Berdasarkan kutipan tentang kepemimpinan dalam Islam di bawah, jelaskan apa yang menandai bahwa mengangkat pemimpin dipandang sebagai hal yang sangat penting.
── Kutipan Teks
Islam memandang bahwa mengangkat pemimpin adalah hal yang sangat penting, hal ini ditandai dengan adanya perintah Allah untuk taat kepada pimpinan. Allah berfirman dalam al-Qur’an surat an-Nisa’ ayat 59:
“Hai orang-orang yang beriman, taatilah Allah dan taatilah Rasul (nya), dan ulil amri di antara kamu. Kemudian jika kamu berlainan pendapat tentang sesuatu, Maka kembalikanlah ia kepada Allah (Al Quran) dan Rasul (sunnahnya), jika kamu benar-benar beriman kepada Allah dan hari kemudian. yang demikian itu lebih utama (bagimu) dan lebih baik akibatnya”.
Ada beberapa sabda Rasulullah SAW yang menganjurkan untuk mengangkat pimpinan dalam suatu kaum,
من ما ت وليس فى عنقه بيعت ما ت ميتة جاهلية
“Barang siapa meninggal sedang tidak membai’at (melantik seorang pemimpin) maka ia meninggal seperti orang yang mati pada masa jahiliah”.

إذا خرج ثلاثة فى سفر فليؤمروأحدهم
“apabila pergi musyafir 3 (tiga) orang maka hendaklah mengangkat seorang pemimpin diantara mereka”
────
── Entri Himpunan Data
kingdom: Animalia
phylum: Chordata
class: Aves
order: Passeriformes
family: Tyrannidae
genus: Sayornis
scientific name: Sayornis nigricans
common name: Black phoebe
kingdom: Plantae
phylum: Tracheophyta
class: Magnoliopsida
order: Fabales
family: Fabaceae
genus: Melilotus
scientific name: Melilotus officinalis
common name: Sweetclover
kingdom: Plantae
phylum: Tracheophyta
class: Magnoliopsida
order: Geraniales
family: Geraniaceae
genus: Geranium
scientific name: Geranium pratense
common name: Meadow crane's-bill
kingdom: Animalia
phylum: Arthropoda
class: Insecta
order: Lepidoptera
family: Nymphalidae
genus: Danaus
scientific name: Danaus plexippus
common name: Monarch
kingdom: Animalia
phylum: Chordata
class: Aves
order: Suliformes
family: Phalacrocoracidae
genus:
────
» **Tugas Terselesaikan**: Islam memandang pengangkatan pemimpin sebagai hal yang sangat penting. Hal itu ditandai dengan adanya perintah Allah untuk taat kepada pimpinan, sebagaimana firman-Nya dalam al-Qur'an surat an-Nisa' ayat 59.